Dr. Lisa K. Perdigao

English

Northeastern University

406 Holmes Hall

Boston, MA 02115-5000

USA

LKPerigao@aol.com

 

"Bringing Buffy back": Re-animating the Body in/of Buffy the Vampire Slayer

[Click on the link above to see this paper's placement in the SCBtVS Program.]

 

The construction of the cemetery (or, better, "twelve, within the city limits" ("Revelations")) at the center of Sunnydale and the series itself performs as a liminal space where bodies are buried, exhumed, and re-animated.

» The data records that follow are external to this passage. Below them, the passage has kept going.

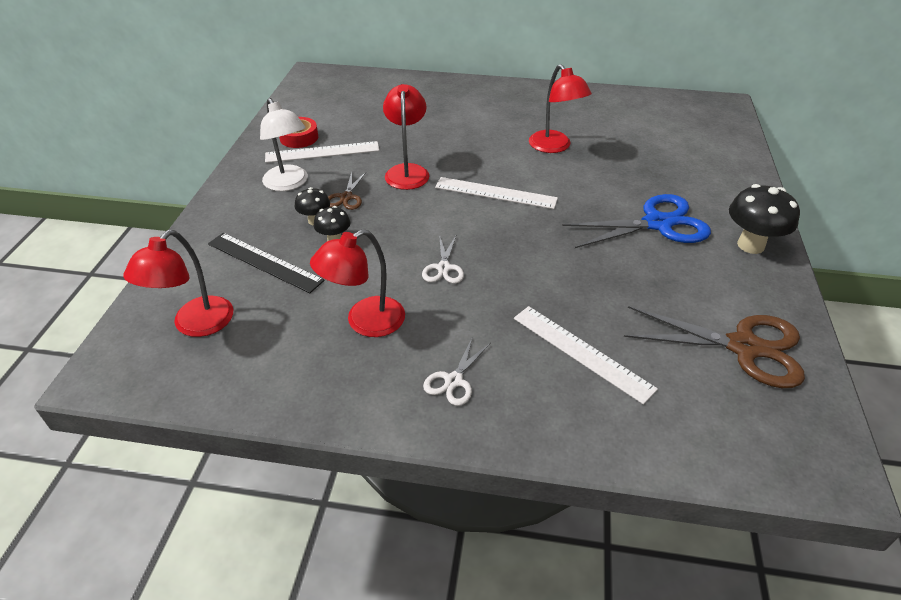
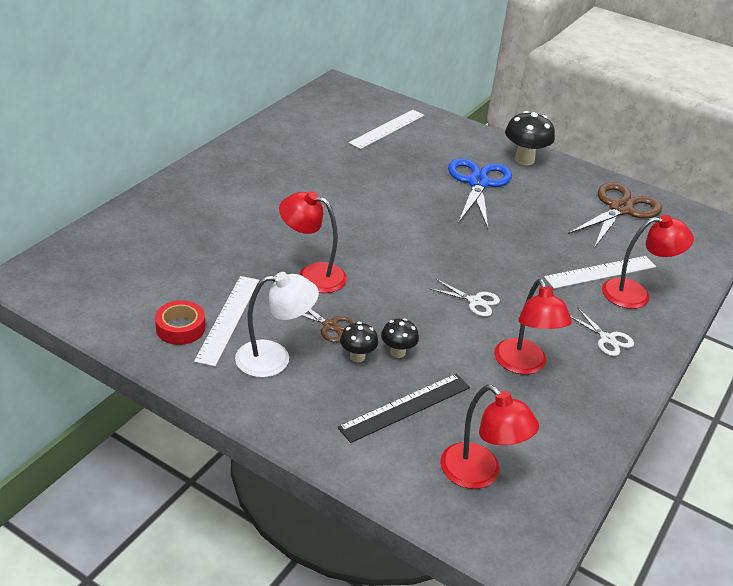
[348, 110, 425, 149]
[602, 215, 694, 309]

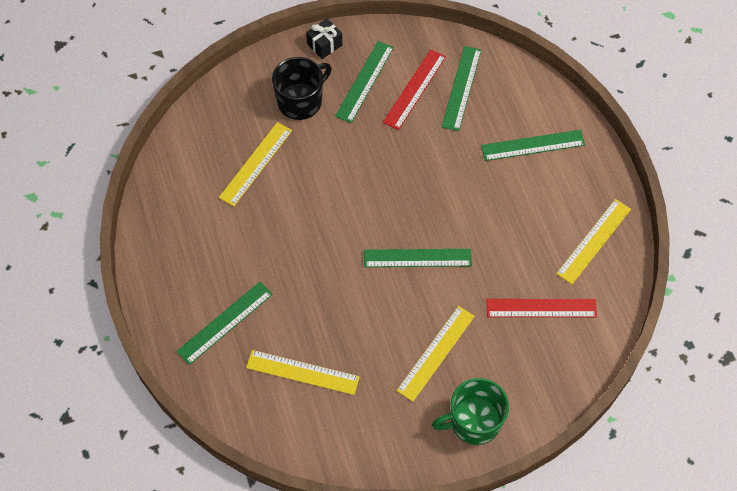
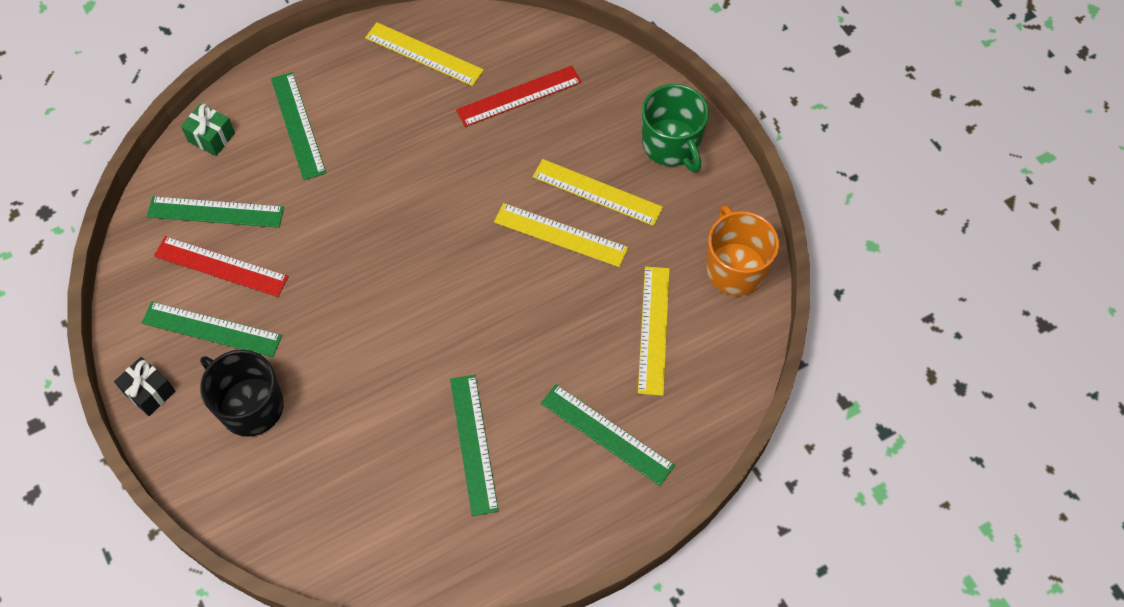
[181, 103, 235, 156]
[450, 375, 499, 516]
[456, 66, 582, 127]
[494, 203, 628, 267]
[706, 205, 779, 296]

The performance of resuscitating the body becomes a central trope throughout the series: the revelation that "Somebody’s been digging up the bodies of dead girls" and re-animated Daryl illustrates the boundaries of such attempts at bodily recovery ("Some Assembly Required"), the construction and deconstruction of Adam in Season Four show the monstrosity of such an attempt, the failed attempt to revivify Joyce depicts a turn from magic to a more natural grieving process ("Forever"), and Willow’s resuscitation of Buffy makes the continuation of the series and reconfiguration of its terms possible ("Bargaining, Part I"), the "extratextual" that Rhonda Wilcox describes as including a "postmodern self-consciousness" evident in Buffy’s rise again "on another network" (16). In this paper, I will explore the notion of encryption—the literal entombment of bodies in Sunnydale cemeteries as well as the inscription of meaning on the recovered bodies. The conflation of the BuffyBot that is dismembered while Buffy is re-membered and returns to her subject position as slayer speaks to the possibilities of the play with corporeal and discursive identities ("Bargaining, Part II"). After seven seasons, the closure brought by the series’ final episode leaves another body in its wake: Buffy the Vampire Slayer as a textual body. The resuscitation of that body, through the loops on F/X and through criticism, illustrates the possibility of reconfiguring the relationships between the categories of language, identity, and meaning in Buffy’s postmodern world.